I have been digitising.
I have no pictures of the first time I saw it winning a race at Turnberry, Ayrshire. But I took some in 1967 at a Formula 2 race at Oulton Park when Jackie Stewart demonstrated it. What a sensational noise the supercharged V16 made. Stewart fairly lit up the back wheels on the Oulton Park start line
Up to the 1970s BRM competed in grands prix longer than anybody except Ferrari. They had watched the passing of Alfa Romeo, Alta, Gordini, Talbot, Cooper, Vanwall, Maserati, Connaught, Aston Martin, Porsche, Honda, Eagle and more. Yet it was a hangover from a bygone age. BRM arrived in racing about the same time as Fangio. Graham Hill had barely got behind a wheel; Jackie Stewart was ten. British Racing Motors was conceived by Raymond Mays out of the ashes of the pre-war English Racing Automobiles (ERA). The British motor industry, Mays reasoned, ought to be concerned with racing, if not individually then collectively. The old inspiration of racing for national prestige persisted.
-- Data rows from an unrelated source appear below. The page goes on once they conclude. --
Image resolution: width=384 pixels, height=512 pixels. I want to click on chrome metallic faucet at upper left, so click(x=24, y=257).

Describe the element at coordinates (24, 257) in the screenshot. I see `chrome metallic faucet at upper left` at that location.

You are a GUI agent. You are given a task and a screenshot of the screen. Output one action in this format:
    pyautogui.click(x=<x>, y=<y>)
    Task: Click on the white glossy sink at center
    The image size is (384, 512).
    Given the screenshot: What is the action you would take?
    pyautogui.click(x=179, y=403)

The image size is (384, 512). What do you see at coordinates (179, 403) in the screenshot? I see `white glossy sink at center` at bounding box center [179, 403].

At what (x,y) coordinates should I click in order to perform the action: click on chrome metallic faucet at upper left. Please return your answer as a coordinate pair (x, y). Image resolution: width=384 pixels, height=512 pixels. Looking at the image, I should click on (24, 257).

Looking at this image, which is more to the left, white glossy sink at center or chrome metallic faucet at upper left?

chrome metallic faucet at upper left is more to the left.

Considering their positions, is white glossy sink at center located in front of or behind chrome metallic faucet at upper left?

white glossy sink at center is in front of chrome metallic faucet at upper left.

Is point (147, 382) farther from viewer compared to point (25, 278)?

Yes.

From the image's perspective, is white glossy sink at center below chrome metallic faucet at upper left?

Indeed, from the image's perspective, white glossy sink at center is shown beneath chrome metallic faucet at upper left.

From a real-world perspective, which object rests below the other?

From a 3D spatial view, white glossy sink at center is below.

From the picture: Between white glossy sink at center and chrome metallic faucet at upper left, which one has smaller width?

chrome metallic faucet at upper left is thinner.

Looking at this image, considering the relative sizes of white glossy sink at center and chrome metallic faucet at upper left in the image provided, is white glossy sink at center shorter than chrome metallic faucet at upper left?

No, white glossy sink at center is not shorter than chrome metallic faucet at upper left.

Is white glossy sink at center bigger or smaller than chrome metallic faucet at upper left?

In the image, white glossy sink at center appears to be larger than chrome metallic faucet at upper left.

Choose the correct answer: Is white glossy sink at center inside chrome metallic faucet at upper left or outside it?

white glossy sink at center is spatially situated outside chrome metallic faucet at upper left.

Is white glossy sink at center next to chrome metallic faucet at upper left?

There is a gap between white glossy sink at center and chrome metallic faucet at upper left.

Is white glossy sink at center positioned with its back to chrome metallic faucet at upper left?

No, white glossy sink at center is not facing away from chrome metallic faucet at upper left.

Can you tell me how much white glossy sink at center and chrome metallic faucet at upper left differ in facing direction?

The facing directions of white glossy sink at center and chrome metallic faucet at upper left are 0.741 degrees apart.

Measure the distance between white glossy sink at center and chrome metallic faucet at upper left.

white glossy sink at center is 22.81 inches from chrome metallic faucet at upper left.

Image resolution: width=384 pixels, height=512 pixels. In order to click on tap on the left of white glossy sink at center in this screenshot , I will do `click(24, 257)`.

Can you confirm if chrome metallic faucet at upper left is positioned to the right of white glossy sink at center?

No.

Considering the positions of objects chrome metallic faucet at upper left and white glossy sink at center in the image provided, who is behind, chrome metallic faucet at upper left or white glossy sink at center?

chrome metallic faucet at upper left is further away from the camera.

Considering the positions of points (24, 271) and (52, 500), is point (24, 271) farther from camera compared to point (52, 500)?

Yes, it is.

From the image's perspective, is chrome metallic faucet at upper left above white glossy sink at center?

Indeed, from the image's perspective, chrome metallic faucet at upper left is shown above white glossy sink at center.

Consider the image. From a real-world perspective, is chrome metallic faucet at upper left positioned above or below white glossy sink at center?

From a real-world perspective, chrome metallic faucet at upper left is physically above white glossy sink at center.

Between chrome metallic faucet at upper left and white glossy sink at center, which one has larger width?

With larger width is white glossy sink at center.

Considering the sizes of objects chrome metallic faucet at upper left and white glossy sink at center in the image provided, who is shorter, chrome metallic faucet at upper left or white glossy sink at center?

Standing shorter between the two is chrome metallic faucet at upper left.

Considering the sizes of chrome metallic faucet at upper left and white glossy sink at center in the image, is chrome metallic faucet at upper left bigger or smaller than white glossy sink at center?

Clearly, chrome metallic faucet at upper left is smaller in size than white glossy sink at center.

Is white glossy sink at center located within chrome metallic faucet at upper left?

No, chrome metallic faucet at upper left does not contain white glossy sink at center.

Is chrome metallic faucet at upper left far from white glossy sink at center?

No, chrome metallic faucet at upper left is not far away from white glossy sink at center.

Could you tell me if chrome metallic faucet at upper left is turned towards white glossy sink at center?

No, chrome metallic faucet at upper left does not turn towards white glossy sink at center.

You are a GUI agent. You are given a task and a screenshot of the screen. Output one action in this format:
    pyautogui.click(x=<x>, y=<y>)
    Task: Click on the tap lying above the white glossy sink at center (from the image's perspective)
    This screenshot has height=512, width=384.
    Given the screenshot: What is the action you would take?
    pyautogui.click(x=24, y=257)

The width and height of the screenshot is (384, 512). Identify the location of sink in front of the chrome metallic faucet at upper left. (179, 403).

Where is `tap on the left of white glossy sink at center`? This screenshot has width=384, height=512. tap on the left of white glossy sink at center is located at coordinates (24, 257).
It raced on after the formula for which it was built had been superseded, usually in British national races of little significance like the one I saw at Turnberry. In the first seasons of the 2½ litre formula BRM bought a Maserati to gain experience, then at the end of 1955 brought out its own car. Where the V16 had been complex and difficult to manage, the new car was simple, reliable and competitive. It failed to make the grade at first but by 1959 BRM had won a championship grand prix, although rival Vanwall had overtaken it and won the constructor's championship. It was only after Sir Alfred Owen had issued an ultimatum that unless it won races BRM would be shut down, that it gained the drivers' and constructors' world championships. In 1962 the 1½ litre V8 BRM gave the team, led by Graham Hill, its most successful season ever.